Я только глупо хлопал глазами, не понимая, что происходит.
— Это означает примерно следующее, — сказал Р., усугубляя мою растерянность, — мы должны воспринимать все, что нам незнакомо, таким образом, чтобы оно не становилось знакомым и понятным. В этом смысле истинное гостеприимство заключается в неготовности принять, впустить в себя неизведанное.
Тогда, значит, уверенность, искренность, требования любви суть пороки?
— Да.
— Нет! Или же я назову только один: так называемое понимание, которое выражается в невыносимом самомнении, с примесью презрения и чванства, — сказал Р.
— Мы все просто болтуны, — заявила Марта.
— Громкоговорители! — откликнулся Йерр, с довольным видом взъерошив волосы.
13 февраля. Позвонила Элизабет. Она получила весточки о малыше Д. Сразу две открытки, пришедшие в один и тот же день. О том, что он прошел вторую ступень мастерства на горном спуске. Что он построил снежный замок, но погода испортилась раньше, чем он закончил, — так писала ее мать.
Что Д. вопил от негодования, когда дождь разрушил его творение.
Я спросил, как там А. Элизабет ответила: у него по-прежнему «в голове тараканы».
Среда, 14 февраля. Пришел повидаться с малышом Д. Поднялся по старой скользкой лестнице. Позвонил в дверь. Мне открыла Элизабет, она сказала, что у А. дела идут не блестяще. Я зашел в гостиную и расцеловал малыша Д.: он прекрасно загорел и теперь занимался тем, что привязывал веревочками все кресла к столу, к консоли, к пианино, а пюпитры к стульям. Я прошел в комнату А. Он лежал на кровати. При виде меня он встал на колени прямо на одеяле и простер ко мне руки; лицо его было искажено ужасом.
— Тебе не следовало приходить, — сказал он. — Я все равно не могу говорить.

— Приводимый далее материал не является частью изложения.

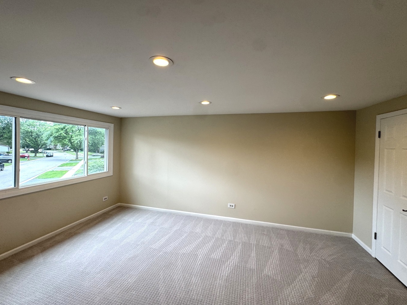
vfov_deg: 81.7
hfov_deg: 98.1
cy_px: 147
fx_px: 176
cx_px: 197
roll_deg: -0.9
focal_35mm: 15
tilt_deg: -0.8
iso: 80
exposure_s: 1/120
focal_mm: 2.22
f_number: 2.2
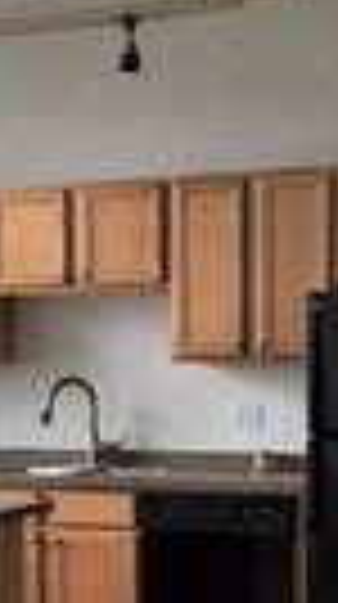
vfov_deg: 18.8
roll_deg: +1.0
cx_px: -135
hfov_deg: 10.4
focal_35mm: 113
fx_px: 1807
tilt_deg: -2.4
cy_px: 477
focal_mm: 4.15
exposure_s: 1/15
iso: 40
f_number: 2.2
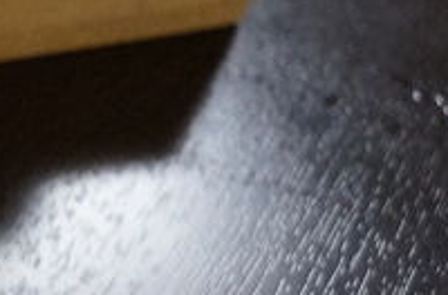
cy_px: -263
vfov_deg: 8.8
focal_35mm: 147
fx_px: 1824
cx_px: -409
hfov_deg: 12.5
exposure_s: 1/160
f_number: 4
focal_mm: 24
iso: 2500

И тут же посыпались традиционные жалобы: неотступная лихорадка, стеснение в горле, внутреннее жжение от страха, взъерошенные брови, мучительные колики, дрожь в конечностях, жуткое сердцебиение, острая боль в затылке, головокружения, бессонница, уверенность, что впереди только беда, что все кончено, и, наконец, окончательная потеря вкуса…
— Это нервное, — твердил он, — я знаю, что это чисто нервное, но мне плохо!
Я присел к нему на кровать, начал шутить, насмехаться над Йерром. Внезапно он прервал меня; его несчастные, мокрые глаза молили о жалости.
— Я боюсь! — пробормотал он.
— Ты принимал сегодня лекарства?
— Да.
— И они не помогли?
— Нет.
— Но чего же ты боишься?
— Ничего. Ничего. Я просто больше не могу. Мне страшно. Мне страшно! Я безумно хочу умереть. Мне никогда от этого не избавиться…
— Перестань, прошу тебя. Ты влип, так ведь? Ты погорел,так ведь? Ты погиб,так ведь? Ты конченый человек,так ведь?
— Да.
Он даже не улыбнулся. Потом, помолчав, спросил:
— Ты не знаешь средства прогнать…
— Страх? Время?
— Да.
— Есть такие хитрые заклятия. Древняя традиция заклятий…
Я попрощался с ним около семи часов. Малыш Д. поджидал меня в передней, украшенный сверху донизу английскими булавками, с которых свисали десятки медалей, орденов, пестрых бумажных ленточек и всяких лоскутков. Гордый, как павлин или Артабан у ног Клеопатры. Надменный, как академик или национальный гвардеец. Эдакий крутой малый.